Come mai nel mondo ricco ci sono i poveri?


 La storia antica mostra moltissimi episodi di carestie e altri negativi fenomeni economici. Attenti, dico economici, non finanziari: nei secoli antichi, infatti, i problemi non erano di soldi, ma di beni reali. Esempio europeo: le regioni settentrionali del continente erano oppresse dalla fame, prima dell’introduzione delle patate nei secoli XVII e XVIII. Esempio nostrano: negli anni 1920, prima della Battaglia del grano, la media di produzione di un campo italiano era di tre quintali per ettaro, di cui uno andava conservato per la semina.

 Anche la produzione di oggetti era scarsa, e gli utensili furono rari e preziosi e trasmessi di nonno in nipote.

 Oggi il mondo occidentale produce di tutto e in tali quantitativi da rendere grave il problema degli scarti e rifiuti. Siamo di fronte a questioni di sovrapproduzione, dunque, al contrario dei secoli passati, che soffrivano di produzione scarsissima. Ebbene, com’è che ci sono i poveri, e anche tanti?

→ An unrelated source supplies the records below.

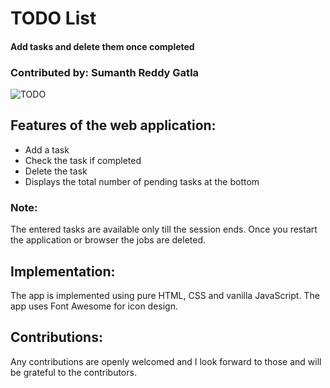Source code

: # TODO List
#### Add tasks and delete them once completed
### Contributed by: Sumanth Reddy Gatla

![TODO](https://github.com/SumanthFSD/SumanthFSD.github.io/assets/80679363/bac5ec02-f7c0-4771-b7fc-ba6335689c28)

## Features of the web application:
* Add a task
* Check the task if completed
* Delete the task
* Displays the total number of pending tasks at the bottom

### Note:
The entered tasks are available only till the session ends. Once you restart the application or browser the jobs are deleted.

## Implementation:
The app is implemented using pure HTML, CSS and vanilla JavaScript. The app uses Font Awesome for icon design. 

## Contributions:
Any contributions are openly welcomed and I look forward to those and will be grateful to the contributors.
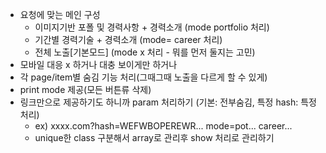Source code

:  
- 요청에 맞는 메인 구성
  - 이미지기반 포폴 및 경력사항 + 경력소개 (mode portfolio 처리)
  - 기간별 경력기술 + 경력소개 (mode= career 처리)
  - 전체 노출[기본모드] (mode x 처리 - 뭐를 먼저 둘지는 고민)
- 모바일 대응 x 하거나 대충 보이게만 하거나
- 각 page/item별 숨김 기능 처리(그때그때 노출을 다르게 할 수 있게)
- print mode 제공(모든 버튼류 삭제)
- 링크만으로 제공하기도 하니까 param 처리하기 (기본: 전부숨김, 특정 hash: 특정 처리)
  - ex) xxxx.com?hash=WEFWBOPEREWR... mode=pot... career... 
  - unique한 class 구분해서 array로 관리후 show 처리로 관리하기
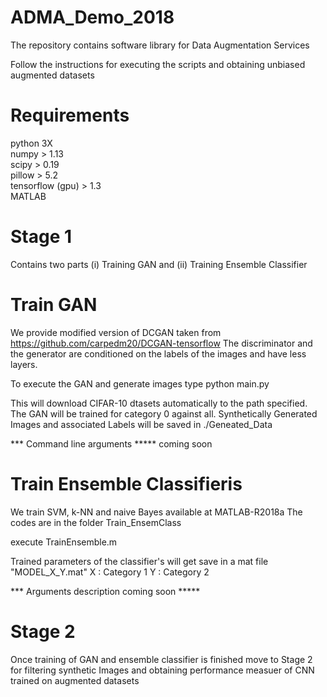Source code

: # ADMA_Demo_2018
The repository contains software library for Data Augmentation Services 

Follow the instructions for executing the scripts and obtaining unbiased augmented datasets

# Requirements
python 3X  
numpy > 1.13  
scipy > 0.19  
pillow > 5.2  
tensorflow (gpu) > 1.3  
MATLAB  

# Stage 1
Contains two parts (i) Training GAN and (ii) Training Ensemble Classifier

# Train GAN
We provide modified version of DCGAN taken from https://github.com/carpedm20/DCGAN-tensorflow
The discriminator and the generator are conditioned on the labels of the images and have less layers.

To execute the GAN and generate images type
python main.py

This will download CIFAR-10 dtasets automatically to the path specified.
The GAN will be trained for category 0 against all.
Synthetically Generated Images and associated Labels will be saved in ./Geneated_Data 

*** Command line arguments ***** coming soon

# Train Ensemble Classifieris
We train SVM, k-NN and naive Bayes available at MATLAB-R2018a
The codes are in the folder Train_EnsemClass

execute TrainEnsemble.m 

Trained parameters of the classifier's will get save in a mat file "MODEL_X_Y.mat"
X : Category 1
Y : Category 2

*** Arguments description coming soon *****

# Stage 2
Once training of GAN and ensemble classifier is finished move to Stage 2 for filtering synthetic Images and obtaining performance measuer of CNN trained on augmented datasets



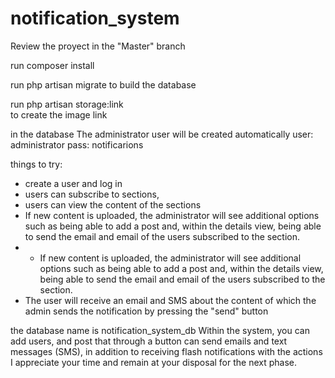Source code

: # notification_system

Review the proyect in the "Master" branch

run composer install

run php artisan migrate
to build the database

run php artisan storage:link    
to create the image link

in the database The administrator user will be created automatically
user: administrator
pass: notificarions

things to try:

- create a user and log in
- users can subscribe to sections,
- users can view the content of the sections
- If new content is uploaded, the administrator will see additional options such as being able to add a post and, within the details view, being able to send the email and email of the users subscribed to the section.
- - If new content is uploaded, the administrator will see additional options such as being able to add a post and, within the details view, being able to send the email and email of the users subscribed to the section.
- The user will receive an email and SMS about the content of which the admin sends the notification by pressing the "send" button
  
the database name is notification_system_db
Within the system, you can add users, and post that through a button can send emails and text messages (SMS), in addition to receiving flash notifications with the actions
I appreciate your time and remain at your disposal for the next phase.
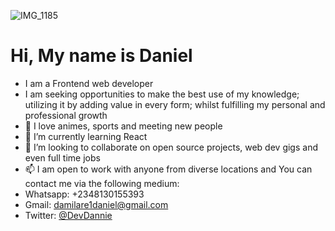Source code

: ![IMG_1185](https://user-images.githubusercontent.com/114375388/204053696-d2ed8318-3ed1-4a5d-b8f4-dfd52b4d723d.JPG)


# Hi, My name is Daniel 
- I am a Frontend web developer 
- I am seeking opportunities to make the best use of my knowledge; utilizing it by adding value in every form; whilst fulfilling my personal and professional growth
- 👀  I love animes, sports and meeting new people
- 🌱 I’m currently learning React
- 💞️ I’m looking to collaborate on open source projects, web dev gigs and even full time jobs
- 📫 I am open to work with anyone from diverse locations and You can contact me via the following medium:
- Whatsapp: +2348130155393
- Gmail: damilare1daniel@gmail.com
- Twitter: [@DevDannie](https://twitter.com/DevDannie)



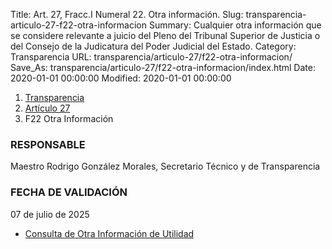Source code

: Title: Art. 27, Fracc.I Numeral 22. Otra información.
Slug: transparencia-articulo-27-f22-otra-informacion
Summary: Cualquier otra información que se considere relevante a juicio del Pleno del Tribunal Superior de Justicia o del Consejo de la Judicatura del Poder Judicial del Estado.
Category: Transparencia
URL: transparencia/articulo-27/f22-otra-informacion/
Save_As: transparencia/articulo-27/f22-otra-informacion/index.html
Date: 2020-01-01 00:00:00
Modified: 2020-01-01 00:00:00


<nav aria-label="breadcrumb">
<ol class="breadcrumb">
<li class="breadcrumb-item"><a href="../../">Transparencia</a></li>
<li class="breadcrumb-item"><a href="../">Artículo 27</a></li>
<li class="breadcrumb-item active" aria-current="page">F22 Otra Información</li>
</ol>
</nav>




### RESPONSABLE

Maestro Rodrigo González Morales, Secretario Técnico y de Transparencia

### FECHA DE VALIDACIÓN

07 de julio de 2025

- [Consulta de Otra Información de Utilidad](https://www.pjecz.gob.mx/transparencia/articulo-21/f53-otra-informacion/)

 È evidente che il problema del mondo contemporaneo non è di produzione ma di distribuzione; ovvero, i beni, prodotti in grandissime quantità, non arrivano a tutti.

 E che ci vuole? Si pigliano i beni e si distribuiscono. Pigliamo, faccio per dire, tutti gli oggetti d’oro e argento custoditi nelle chiese e nei musei, e ne diamo uno ciascuno ai poveri. Articolo finito.

 Scherzo, ovviamente, e scherzo con pesante ironia nei confronti di qualche utopista di turno che invece lo pensa davvero. Provate a immaginare, nella follia pauperistica, che la Venere del Botticelli tocchi a un poveraccio qualsiasi: il giorno stesso la venderebbe per una cena al rigattiere, tornando il giorno dopo a morire di fame. Non esistono questi rimedi immaginari; e del resto la Colonna di Era Lacinia non si mangia, quindi è inutile assegnarla a un indigente, o a uno che non avrebbe manco idea questa Era chi era!

 Ho dichiarato dunque che distribuire non significa dare tutto a tutti e gratis, e magari senza in cambio un lavoro. È il contrario: consentire ai poveri di procurarsi onestamente e con prudenza di che vivere, e con l’unico mezzo serio, che è il lavoro.

 Quale lavoro? Fino a tempi nemmeno tanto antichi, c’era per tutti del lavoro anche poco e niente qualificato, e che più esattamente chiamo fatica brutale. Oggi non c’è più spazio per la manovalanza generica; e occorre dunque una preparazione professionale. Va ripensata la scuola, e va recuperato l’apprendistato. Serve anche combattere certe ideologie troppo alla moda: tanto non era vero nemmeno all’epoca di don Milani che i figli degli avvocati leggessero i libri comprati dal padre per arredamento del salotto buono. Perché l’economia del mondo moderno funzioni, occorre un retroterra (per gli anglomani, background) di tecnici e strumenti e interconnessioni. Occorrono dunque scuola e apprendistato severi, non “inclusivi” a comun denominatore quasi zero. Tanto il mitico pezzo di carta non lo piglia in considerazione nessuno, ivi comprese le piogge di cento e lode degli esami. Fo todos barones.

 L’economia liberista, dunque, non è governata e vaga nell’anarchia; e, peggio, è in mano ai monetaristi, una genia di ciuchi con otto lauree e sedici master, i quali sono veramente convinti che i soldi (nel nostro caso euro) siano cose reali e non carta come invece sono. I soldi dovrebbero rappresentare i beni reali, non essere un valore in sé, un idolo da placare con vittime umane, come sta facendo l’Europa dal 2001.

 Esempio finale, il turismo, che nelle varie perle e perline sta andando male perché rimasto agli anni 1960, quindi dilettantesco, e speranzoso, anzi sicuro che il forestiero, passando per caso, si beva davvero che il nostro è “il lido più bello del più bel mare del mondo”, una cavolata che gira da allora e non risponde minimamente al vero; e, ingannato, dalle chiacchiere, il passante elegga Soverato a suo estivo domicilio in nero. E invece il forestiero ha scelto a gennaio dove andare d’agosto.

 Anche il turismo, soprattutto il turismo, ha urgenza di diventare professionale.